YOUR GOAL. Gather every line from the rows below that contains the word "other". Case counts.

Stored data entries:
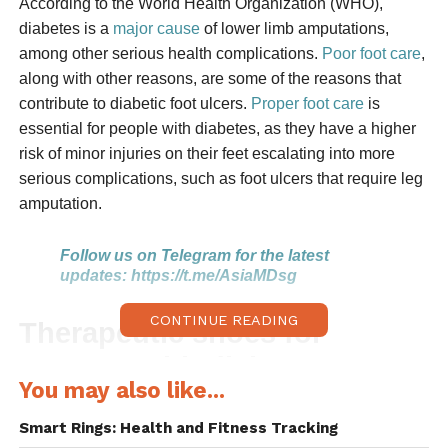
According to the World Health Organization (WHO),
diabetes is a
major cause
of lower limb amputations,
among other serious health complications.
Poor foot care
,
along with other reasons, are some of the reasons that
contribute to diabetic foot ulcers.
Proper foot care
is
essential for people with diabetes, as they have a higher
risk of minor injuries on their feet escalating into more
serious complications, such as foot ulcers that require leg
amputation.
Follow us on Telegram for the latest
updates:
https://t.me/AsiaMDsg
CONTINUE READING
Therapeutic shoes for
persons with diabetes
You may also like...
Diabetic shoes decrease the risk of diabetic foot ulcers
Smart Rings: Health and Fitness Tracking
and thereby reduce amputations. In the US, there are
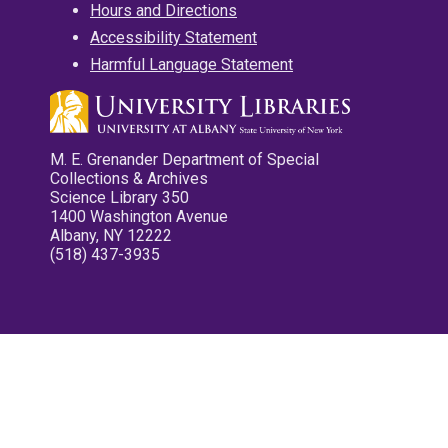
Hours and Directions
Accessibility Statement
Harmful Language Statement
M. E. Grenander Department of Special
Collections & Archives
Science Library 350
1400 Washington Avenue
Albany, NY 12222
(518) 437-3935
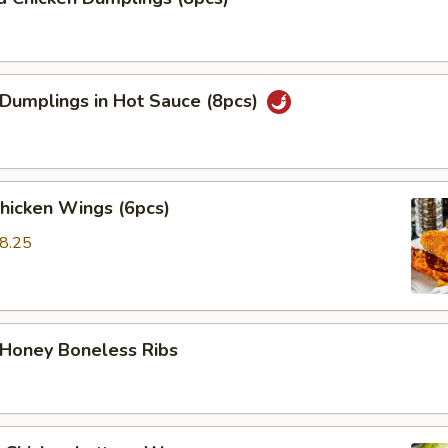
 Dumplings in Hot Sauce (8pcs)
Chicken Wings (6pcs)
8.25
5
 Honey Boneless Ribs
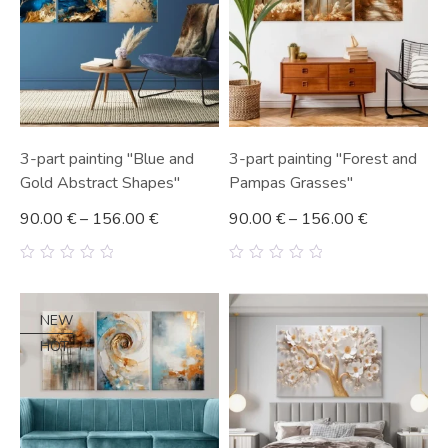
3-part painting "Blue and
3-part painting "Forest and
Gold Abstract Shapes"
Pampas Grasses"
90.00
€
–
156.00
€
90.00
€
–
156.00
€
0
0
out
out
of
of
5
5
NEW
HOT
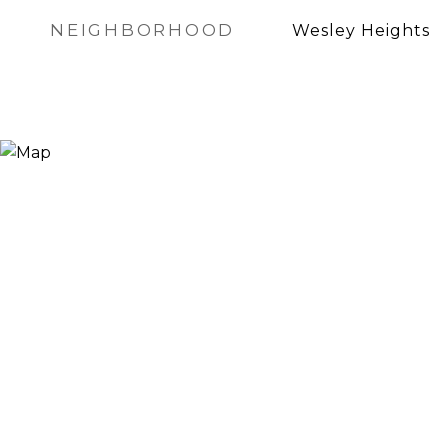
NEIGHBORHOOD
Wesley Heights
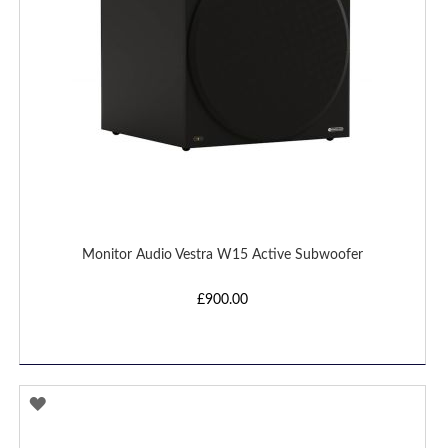
Monitor Audio Vestra W15 Active Subwoofer
£900.00
ADD
TO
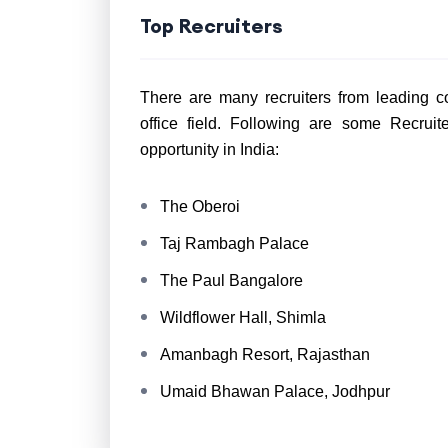
Top Recruiters
There are many recruiters from leading co
office field. Following are some Recrui
opportunity in India:
The Oberoi
Taj Rambagh Palace
The Paul Bangalore
Wildflower Hall, Shimla
Amanbagh Resort, Rajasthan
Umaid Bhawan Palace, Jodhpur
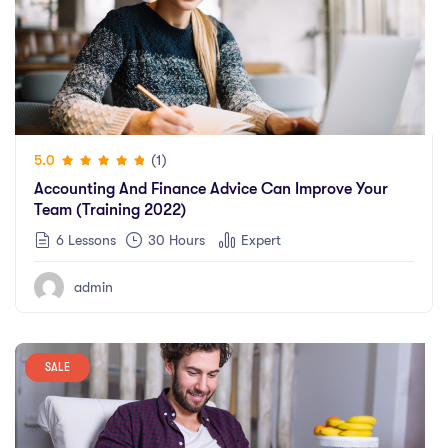
(1)
5.0
Accounting And Finance Advice Can Improve Your
Team (training 2022)
6 Lessons
30
Hours
Expert
admin
SALE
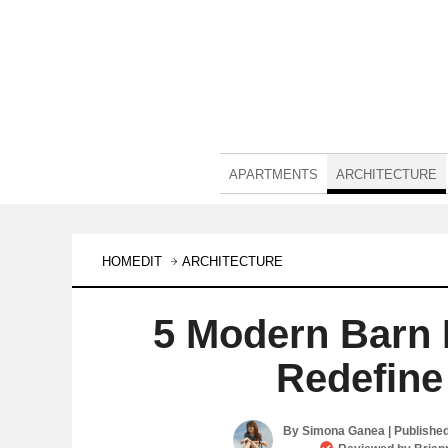
APARTMENTS
ARCHITECTURE
HOMEDIT
ARCHITECTURE
5 Modern Barn 
Redefine
By
Simona Ganea
| Publishe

SOLUTION BELOW.
among other serious health complications.
along with other reasons, are some of the reasons that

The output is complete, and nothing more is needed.